En reiteradas ocasiones he dejado claro que el tema de marras atenta contra la Constitución Política (art. 52), el Código de Familia (art. 12) y la Sagrada Escritura. Estos son fundamentos, no prejuicios religiosos.
Dice este articulista que yo mientras presidía la Comisión de Derechos Humanos bloqueaba…“atrayendo la ira del público mediante declaraciones homofóbicas y discriminatorias”.
La frase “atrayendo la ira del público” es manipuladora, maliciosa y llena de morbo. Esta expresión propia de una añeja técnica de manipulación de masas, intenta decirle al perceptor que un diputado, por su posición contraria a un determinado proyecto provocó ira en la población. Imagínese la connotación de esta frase, ¡qué poder!, Hitler o Mussolini se quedarían atrás.

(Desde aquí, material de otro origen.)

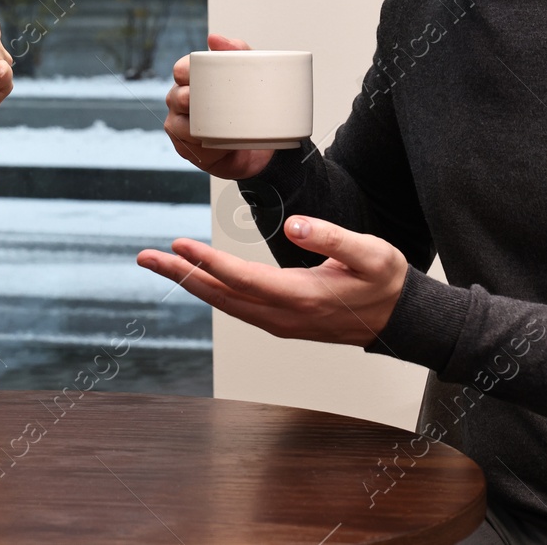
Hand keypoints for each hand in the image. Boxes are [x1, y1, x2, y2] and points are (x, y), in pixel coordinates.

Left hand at [135, 215, 407, 345]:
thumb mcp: (371, 253)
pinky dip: (210, 290)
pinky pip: (236, 306)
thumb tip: (294, 225)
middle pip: (220, 295)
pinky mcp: (281, 321)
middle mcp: (283, 316)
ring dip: (190, 283)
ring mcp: (280, 322)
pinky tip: (196, 277)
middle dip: (181, 275)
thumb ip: (332, 238)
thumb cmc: (386, 282)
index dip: (208, 262)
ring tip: (160, 264)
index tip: (179, 245)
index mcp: (301, 297)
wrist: (401, 319)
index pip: (241, 279)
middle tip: (145, 258)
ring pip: (224, 303)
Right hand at [164, 32, 275, 179]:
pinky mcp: (186, 147)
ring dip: (190, 123)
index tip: (196, 73)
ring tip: (208, 123)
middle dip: (185, 98)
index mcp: (194, 81)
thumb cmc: (249, 106)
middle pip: (174, 96)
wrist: (260, 145)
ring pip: (176, 122)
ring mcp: (181, 125)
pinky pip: (184, 144)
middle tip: (197, 99)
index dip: (184, 70)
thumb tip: (214, 38)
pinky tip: (209, 142)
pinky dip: (196, 144)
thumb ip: (237, 51)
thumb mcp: (250, 74)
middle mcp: (182, 101)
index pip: (181, 70)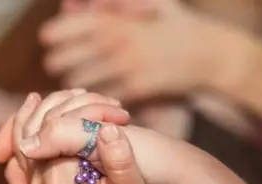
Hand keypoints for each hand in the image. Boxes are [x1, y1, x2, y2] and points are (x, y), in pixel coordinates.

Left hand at [0, 92, 163, 183]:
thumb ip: (120, 164)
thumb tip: (107, 131)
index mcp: (56, 182)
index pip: (33, 137)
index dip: (50, 111)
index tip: (70, 94)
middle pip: (23, 138)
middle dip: (44, 110)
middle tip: (71, 94)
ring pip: (27, 146)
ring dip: (43, 120)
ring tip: (69, 103)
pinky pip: (33, 157)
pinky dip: (41, 135)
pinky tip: (58, 122)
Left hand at [40, 1, 209, 100]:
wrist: (209, 55)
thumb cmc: (175, 24)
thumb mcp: (146, 1)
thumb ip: (110, 1)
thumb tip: (71, 5)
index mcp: (111, 18)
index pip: (61, 31)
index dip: (52, 38)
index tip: (51, 42)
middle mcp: (114, 42)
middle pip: (61, 61)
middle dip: (59, 63)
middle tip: (62, 64)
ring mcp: (124, 68)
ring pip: (77, 83)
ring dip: (74, 82)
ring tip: (80, 79)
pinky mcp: (135, 90)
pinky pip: (100, 96)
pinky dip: (96, 95)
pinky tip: (101, 91)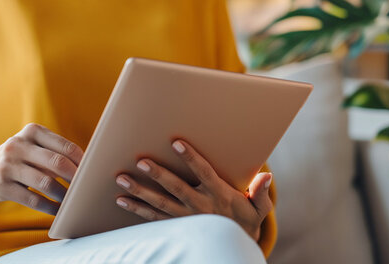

Yo me imagino que lo que quiso decir el mencionado periodista es que mi posición provocó la molestia de la comunidad gay-lésbica, eso sí hubiese sido un comentario asertivo y prudente.
Además, argumenta que regularmente hacía declaraciones homofóbicas y discriminatorias. Una persona homofóbica es aquella que rechaza de plano a personas con otra orientación sexual, tiene hacia ellas una fobia excesiva, eso es muy diferente a estar en contra de un proyecto.
Por otra parte el que discrimina, es aquel que da un trato inferior por causa de raza, origen, ideas políticas, religión, posición social o situación económica. No estoy en ninguno de esos casos, por lo tanto le recomiendo a este periodista tener cuidado cuando intente hacer un análisis, puesto que lo que hizo fue un atropello de ideas sin coherencia ni base.
Además debería definirse por un género periodístico, puesto que comenzó con una noticia, siguió con un comentario y terminó invadiendo el terreno exclusivo del editorialista, comprometiendo al medio al usar términos atrevidos.